Task statement: Of the records that follow, copy only the lines from the line containing "42: (311, 423, 0.24)" to the line containing "54: (569, 286, 0.22)", both included, exactly as written.

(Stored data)
-=-=-

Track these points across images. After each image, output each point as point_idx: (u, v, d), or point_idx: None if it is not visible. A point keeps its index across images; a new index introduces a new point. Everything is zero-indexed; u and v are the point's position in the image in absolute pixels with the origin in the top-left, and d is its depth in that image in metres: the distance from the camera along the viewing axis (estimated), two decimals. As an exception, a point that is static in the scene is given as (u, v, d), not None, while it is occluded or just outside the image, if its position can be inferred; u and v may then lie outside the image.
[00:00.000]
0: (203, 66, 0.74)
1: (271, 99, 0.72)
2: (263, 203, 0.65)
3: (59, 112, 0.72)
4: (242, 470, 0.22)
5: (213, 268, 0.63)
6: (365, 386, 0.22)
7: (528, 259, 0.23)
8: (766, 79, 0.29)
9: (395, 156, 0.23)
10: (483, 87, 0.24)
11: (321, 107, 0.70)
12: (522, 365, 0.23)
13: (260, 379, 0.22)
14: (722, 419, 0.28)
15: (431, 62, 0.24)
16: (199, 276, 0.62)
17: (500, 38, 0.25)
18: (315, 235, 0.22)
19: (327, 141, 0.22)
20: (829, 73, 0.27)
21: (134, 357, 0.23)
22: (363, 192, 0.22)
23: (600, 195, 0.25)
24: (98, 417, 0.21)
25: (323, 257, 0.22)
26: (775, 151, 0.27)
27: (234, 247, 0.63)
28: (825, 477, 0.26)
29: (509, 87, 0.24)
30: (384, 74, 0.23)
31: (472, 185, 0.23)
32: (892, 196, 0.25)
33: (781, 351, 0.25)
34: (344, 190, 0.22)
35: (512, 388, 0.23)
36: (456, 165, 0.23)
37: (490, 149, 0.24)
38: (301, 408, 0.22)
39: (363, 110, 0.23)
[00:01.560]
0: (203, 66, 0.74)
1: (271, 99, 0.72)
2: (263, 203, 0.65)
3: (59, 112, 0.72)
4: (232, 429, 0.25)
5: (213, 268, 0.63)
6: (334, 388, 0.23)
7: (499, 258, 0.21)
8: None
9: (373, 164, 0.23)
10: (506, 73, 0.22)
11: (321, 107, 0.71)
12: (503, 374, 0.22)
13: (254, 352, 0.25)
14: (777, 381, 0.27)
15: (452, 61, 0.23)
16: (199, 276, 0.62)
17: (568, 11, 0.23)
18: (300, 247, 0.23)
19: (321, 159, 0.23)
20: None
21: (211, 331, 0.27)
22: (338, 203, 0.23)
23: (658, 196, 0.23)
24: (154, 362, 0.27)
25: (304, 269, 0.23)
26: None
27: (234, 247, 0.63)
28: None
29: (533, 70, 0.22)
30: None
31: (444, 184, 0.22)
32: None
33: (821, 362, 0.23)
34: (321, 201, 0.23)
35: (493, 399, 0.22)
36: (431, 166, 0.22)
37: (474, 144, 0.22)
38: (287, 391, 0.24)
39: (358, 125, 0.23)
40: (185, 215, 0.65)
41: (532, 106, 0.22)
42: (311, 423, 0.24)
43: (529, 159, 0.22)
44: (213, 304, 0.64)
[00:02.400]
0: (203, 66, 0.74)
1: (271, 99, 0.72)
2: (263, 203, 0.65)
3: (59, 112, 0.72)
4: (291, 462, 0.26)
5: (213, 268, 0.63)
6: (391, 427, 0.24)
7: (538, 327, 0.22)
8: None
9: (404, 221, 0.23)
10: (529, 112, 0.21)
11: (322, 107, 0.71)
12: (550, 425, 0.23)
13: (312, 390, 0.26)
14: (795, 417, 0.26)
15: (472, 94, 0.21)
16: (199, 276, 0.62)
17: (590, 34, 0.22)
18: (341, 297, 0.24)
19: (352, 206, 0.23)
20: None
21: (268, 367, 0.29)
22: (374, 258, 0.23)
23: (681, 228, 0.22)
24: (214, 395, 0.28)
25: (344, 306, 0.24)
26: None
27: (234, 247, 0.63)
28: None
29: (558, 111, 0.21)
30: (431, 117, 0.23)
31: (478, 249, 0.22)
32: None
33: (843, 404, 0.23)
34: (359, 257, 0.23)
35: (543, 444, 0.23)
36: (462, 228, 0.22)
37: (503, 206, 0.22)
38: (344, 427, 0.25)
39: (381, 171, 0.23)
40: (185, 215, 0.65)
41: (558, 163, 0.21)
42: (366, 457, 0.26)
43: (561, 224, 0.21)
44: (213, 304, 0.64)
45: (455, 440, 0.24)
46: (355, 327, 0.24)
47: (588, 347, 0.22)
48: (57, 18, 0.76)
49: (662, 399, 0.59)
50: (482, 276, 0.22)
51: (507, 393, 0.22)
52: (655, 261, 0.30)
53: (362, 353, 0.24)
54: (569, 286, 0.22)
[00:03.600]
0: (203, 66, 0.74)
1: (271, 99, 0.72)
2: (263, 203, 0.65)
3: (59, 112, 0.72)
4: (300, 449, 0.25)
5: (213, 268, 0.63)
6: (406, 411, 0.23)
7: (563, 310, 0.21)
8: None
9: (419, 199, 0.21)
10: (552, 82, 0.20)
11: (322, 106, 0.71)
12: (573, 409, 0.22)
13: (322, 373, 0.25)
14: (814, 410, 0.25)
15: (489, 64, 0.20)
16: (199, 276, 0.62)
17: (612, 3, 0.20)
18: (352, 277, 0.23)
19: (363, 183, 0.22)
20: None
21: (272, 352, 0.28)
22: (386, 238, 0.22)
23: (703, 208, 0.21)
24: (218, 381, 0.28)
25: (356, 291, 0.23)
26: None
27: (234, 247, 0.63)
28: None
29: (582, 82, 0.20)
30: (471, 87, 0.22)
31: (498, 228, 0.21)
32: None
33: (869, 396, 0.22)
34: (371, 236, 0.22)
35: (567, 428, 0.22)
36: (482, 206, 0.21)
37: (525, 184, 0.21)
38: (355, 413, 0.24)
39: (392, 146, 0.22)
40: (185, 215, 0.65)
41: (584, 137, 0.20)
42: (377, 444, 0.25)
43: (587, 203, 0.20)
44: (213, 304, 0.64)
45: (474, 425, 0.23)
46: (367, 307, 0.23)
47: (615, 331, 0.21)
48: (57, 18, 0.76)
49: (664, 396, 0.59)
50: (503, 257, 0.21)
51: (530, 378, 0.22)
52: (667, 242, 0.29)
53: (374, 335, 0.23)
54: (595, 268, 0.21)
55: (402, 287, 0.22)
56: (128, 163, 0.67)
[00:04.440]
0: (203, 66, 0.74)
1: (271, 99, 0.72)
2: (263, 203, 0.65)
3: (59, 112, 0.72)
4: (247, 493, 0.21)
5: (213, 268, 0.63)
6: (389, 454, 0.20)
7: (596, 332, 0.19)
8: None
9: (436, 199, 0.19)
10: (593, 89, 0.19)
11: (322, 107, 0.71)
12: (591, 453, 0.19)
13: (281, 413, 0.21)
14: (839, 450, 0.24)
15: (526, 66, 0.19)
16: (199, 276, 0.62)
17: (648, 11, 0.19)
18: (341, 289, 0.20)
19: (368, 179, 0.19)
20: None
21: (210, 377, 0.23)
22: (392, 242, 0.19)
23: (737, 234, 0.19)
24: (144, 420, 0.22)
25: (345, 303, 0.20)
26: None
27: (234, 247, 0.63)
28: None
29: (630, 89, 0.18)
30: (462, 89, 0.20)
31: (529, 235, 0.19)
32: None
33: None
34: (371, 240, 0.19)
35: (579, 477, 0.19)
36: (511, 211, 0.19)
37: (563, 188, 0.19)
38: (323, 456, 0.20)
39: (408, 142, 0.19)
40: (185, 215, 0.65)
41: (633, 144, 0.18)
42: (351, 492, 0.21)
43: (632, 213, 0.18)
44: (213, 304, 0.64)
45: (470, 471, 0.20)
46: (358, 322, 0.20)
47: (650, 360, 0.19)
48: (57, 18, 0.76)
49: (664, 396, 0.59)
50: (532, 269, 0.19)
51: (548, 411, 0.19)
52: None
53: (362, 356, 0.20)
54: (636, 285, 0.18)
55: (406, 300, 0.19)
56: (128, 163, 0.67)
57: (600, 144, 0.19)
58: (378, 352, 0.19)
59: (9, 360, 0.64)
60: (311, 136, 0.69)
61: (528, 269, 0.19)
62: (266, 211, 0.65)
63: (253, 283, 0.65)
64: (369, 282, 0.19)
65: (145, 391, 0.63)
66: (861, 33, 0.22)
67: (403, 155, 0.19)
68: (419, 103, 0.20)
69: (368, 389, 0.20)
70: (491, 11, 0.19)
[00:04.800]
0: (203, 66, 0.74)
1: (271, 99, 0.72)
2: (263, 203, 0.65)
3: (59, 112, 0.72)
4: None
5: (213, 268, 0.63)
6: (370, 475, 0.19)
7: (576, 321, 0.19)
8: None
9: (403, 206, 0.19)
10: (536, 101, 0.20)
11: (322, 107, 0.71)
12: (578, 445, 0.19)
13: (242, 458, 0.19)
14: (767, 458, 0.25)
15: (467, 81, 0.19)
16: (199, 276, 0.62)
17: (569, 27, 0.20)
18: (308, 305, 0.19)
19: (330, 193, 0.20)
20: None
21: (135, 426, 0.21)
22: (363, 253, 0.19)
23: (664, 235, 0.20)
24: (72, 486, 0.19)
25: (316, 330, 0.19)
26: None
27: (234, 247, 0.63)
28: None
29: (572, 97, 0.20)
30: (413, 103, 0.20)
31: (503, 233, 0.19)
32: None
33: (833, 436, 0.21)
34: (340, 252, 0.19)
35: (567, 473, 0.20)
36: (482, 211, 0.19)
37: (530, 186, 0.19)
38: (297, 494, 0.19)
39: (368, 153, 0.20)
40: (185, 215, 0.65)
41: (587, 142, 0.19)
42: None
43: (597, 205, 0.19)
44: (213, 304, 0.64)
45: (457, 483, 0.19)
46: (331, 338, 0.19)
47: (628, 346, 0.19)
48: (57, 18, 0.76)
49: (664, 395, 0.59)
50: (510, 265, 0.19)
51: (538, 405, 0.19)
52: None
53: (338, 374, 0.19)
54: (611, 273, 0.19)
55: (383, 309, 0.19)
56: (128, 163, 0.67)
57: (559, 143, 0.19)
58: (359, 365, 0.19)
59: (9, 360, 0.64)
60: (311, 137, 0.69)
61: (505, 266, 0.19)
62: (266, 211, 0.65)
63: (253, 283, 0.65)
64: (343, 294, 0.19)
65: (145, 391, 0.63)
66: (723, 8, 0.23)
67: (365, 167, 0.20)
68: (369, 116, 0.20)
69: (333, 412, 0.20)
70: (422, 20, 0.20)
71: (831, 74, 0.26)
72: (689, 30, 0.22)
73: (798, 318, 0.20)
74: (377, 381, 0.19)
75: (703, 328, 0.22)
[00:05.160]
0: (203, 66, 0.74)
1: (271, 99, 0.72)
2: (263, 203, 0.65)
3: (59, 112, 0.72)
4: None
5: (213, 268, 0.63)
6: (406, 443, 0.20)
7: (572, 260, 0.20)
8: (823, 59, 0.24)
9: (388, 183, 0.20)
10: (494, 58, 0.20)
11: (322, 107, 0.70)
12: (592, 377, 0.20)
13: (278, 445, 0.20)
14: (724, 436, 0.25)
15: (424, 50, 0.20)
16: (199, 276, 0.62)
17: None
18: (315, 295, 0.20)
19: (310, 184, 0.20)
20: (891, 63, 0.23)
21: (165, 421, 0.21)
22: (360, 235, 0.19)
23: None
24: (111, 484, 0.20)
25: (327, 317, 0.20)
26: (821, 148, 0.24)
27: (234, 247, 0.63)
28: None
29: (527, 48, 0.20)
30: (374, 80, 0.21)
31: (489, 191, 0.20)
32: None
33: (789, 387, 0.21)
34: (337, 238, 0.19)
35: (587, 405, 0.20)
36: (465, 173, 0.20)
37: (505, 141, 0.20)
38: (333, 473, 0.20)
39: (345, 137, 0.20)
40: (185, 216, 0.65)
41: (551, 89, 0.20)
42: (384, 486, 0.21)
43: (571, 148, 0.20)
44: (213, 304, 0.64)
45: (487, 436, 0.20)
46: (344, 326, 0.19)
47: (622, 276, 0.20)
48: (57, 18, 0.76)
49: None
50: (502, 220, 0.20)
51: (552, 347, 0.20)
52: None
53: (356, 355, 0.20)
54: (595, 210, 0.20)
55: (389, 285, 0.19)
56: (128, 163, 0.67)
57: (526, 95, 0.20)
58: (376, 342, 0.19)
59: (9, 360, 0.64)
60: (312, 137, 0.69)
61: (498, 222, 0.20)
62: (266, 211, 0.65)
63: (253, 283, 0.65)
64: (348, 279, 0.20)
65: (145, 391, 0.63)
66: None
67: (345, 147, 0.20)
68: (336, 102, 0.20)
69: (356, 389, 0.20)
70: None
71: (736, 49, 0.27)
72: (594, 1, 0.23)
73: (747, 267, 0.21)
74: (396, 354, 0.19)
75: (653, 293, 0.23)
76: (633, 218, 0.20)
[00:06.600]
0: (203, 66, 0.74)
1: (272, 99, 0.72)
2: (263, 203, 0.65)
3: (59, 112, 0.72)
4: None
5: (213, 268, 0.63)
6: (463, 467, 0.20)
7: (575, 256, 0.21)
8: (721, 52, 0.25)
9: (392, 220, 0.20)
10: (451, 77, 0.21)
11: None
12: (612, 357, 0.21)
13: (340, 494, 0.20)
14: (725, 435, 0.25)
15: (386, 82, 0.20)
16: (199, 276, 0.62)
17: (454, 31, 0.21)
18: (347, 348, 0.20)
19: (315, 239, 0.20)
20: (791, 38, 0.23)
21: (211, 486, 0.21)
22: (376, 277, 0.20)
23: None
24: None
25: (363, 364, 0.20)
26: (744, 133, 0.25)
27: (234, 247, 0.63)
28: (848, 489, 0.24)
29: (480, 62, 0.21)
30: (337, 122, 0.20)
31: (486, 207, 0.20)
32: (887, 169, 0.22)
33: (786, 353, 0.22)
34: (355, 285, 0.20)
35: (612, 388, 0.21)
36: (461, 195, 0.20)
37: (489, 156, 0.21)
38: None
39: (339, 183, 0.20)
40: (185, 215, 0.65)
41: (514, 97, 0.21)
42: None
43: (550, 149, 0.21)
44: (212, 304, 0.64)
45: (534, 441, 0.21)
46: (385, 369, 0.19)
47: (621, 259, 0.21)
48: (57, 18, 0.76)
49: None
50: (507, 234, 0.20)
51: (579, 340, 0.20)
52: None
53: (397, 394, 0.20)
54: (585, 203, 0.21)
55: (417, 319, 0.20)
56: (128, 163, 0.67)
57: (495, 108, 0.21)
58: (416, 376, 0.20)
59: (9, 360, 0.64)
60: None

-=-=-

Task output:
42: (311, 423, 0.24)
43: (529, 159, 0.22)
44: (213, 304, 0.64)
[00:02.400]
0: (203, 66, 0.74)
1: (271, 99, 0.72)
2: (263, 203, 0.65)
3: (59, 112, 0.72)
4: (291, 462, 0.26)
5: (213, 268, 0.63)
6: (391, 427, 0.24)
7: (538, 327, 0.22)
8: None
9: (404, 221, 0.23)
10: (529, 112, 0.21)
11: (322, 107, 0.71)
12: (550, 425, 0.23)
13: (312, 390, 0.26)
14: (795, 417, 0.26)
15: (472, 94, 0.21)
16: (199, 276, 0.62)
17: (590, 34, 0.22)
18: (341, 297, 0.24)
19: (352, 206, 0.23)
20: None
21: (268, 367, 0.29)
22: (374, 258, 0.23)
23: (681, 228, 0.22)
24: (214, 395, 0.28)
25: (344, 306, 0.24)
26: None
27: (234, 247, 0.63)
28: None
29: (558, 111, 0.21)
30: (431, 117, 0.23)
31: (478, 249, 0.22)
32: None
33: (843, 404, 0.23)
34: (359, 257, 0.23)
35: (543, 444, 0.23)
36: (462, 228, 0.22)
37: (503, 206, 0.22)
38: (344, 427, 0.25)
39: (381, 171, 0.23)
40: (185, 215, 0.65)
41: (558, 163, 0.21)
42: (366, 457, 0.26)
43: (561, 224, 0.21)
44: (213, 304, 0.64)
45: (455, 440, 0.24)
46: (355, 327, 0.24)
47: (588, 347, 0.22)
48: (57, 18, 0.76)
49: (662, 399, 0.59)
50: (482, 276, 0.22)
51: (507, 393, 0.22)
52: (655, 261, 0.30)
53: (362, 353, 0.24)
54: (569, 286, 0.22)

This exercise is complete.